## TEXT PROVIDED
This was not in fact the case, at least as far as the national minimum wage was concerned. When, in early 1968, its possibility was discussed with the TUC, Castle's Department was met with indifference and, in some cases, outright opposition. There were two strands to this opposition. The first was very much linked to the reaction to In Place of Strife:. This was an anxiety to keep the law out of industrial relations and to preserve “free collective bargaining”. The second related to wage differentials between different groups of workers. Differentials between the skilled and less skilled had remained remarkably stable for the first forty years of the twentieth century, but they narrowed noticeably during the Second World War. Subsequently, through the 1950s and 1960s, these differentials widened and those unions representing more skilled workers were worried that a national minimum wage might compress differentials again. Meanwhile, policy makers speculated that in order to avoid this compression, skilled workers would simply obtain compensating increases. If this indeed happened, then a national minimum wage award designed to improve the relative pay position of the low paid would have no such effect. This possibility alarmed many in official circles because, it was calculated, knock-on effects such as these would triple or even quadruple the impact on the national wage bill. Against such opposition, legislation to promote a national minimum wage did not see the light of day and it was only thirty years later that the UK saw its introduction.Interestingly, it would appear that officialdom exhibited very little concern about possible impacts on employment. This was in stark contrast to the prevailing orthodoxy among academic economists. For them, monopsony was a rare occurrence. They had been brought up on textbooks that defined it in ways such as “a single employer in a remote geographical area”. Unsurprisingly, therefore, they tended to underplay its significance.

## AVAILABLE DATA
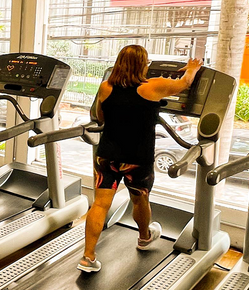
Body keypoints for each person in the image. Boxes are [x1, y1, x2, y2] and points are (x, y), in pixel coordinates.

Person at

## REQUIRED ACTION A
In the text on the national minimum wage, what did official circles calculate that knock-on effects would do to the impact on the national wage bill?
## REQUIRED ACTION B
Continue the text on the national minimum wage from the point where it stops.

## EXERCISE RESULT A
They calculated that knock-on effects would triple or even quadruple it.

## EXERCISE RESULT B
It was a number of years later that more sophisticated ideas about monopsony emerged from authors such as Card and Krueger (1997). Evidently, however, Robinson was fairly relaxed about negative employment effects. Undoubtedly, this was because of his research on local labour markets. As we have seen, this made it clear to him that worker supply response was often limited. It was inelastic labour supply curves which subsequently formed the basis of more nuanced developments of monopsony theory from the likes of Card and Krueger, which in turn made the mainstream of the profession more relaxed about potential adverse employment effects of minimum wage legislation.Whilst Castle's minimum wage plans came to naught, another important pay intervention came into law shortly before the Labour government left office in 1970. This was the Equal Pay Act. Coming fully into force in 1975, the Act declared that an employer was obliged to ensure that:
(a) for men and women employed on like work, the terms and conditions of one sex are not in any respect less favourable than those of the other; and
(b) for men and women employed on work rated as equivalent, the terms and conditions of one sex are not less favourable than those of the other in any respect in which the terms and conditions of both are determined by the rating of their work.
Of necessity, these requirements applied to individual employers. Robinson (1998a) realised that women were often concentrated by firm or occupation and that the Equal Pay Act could do little for them.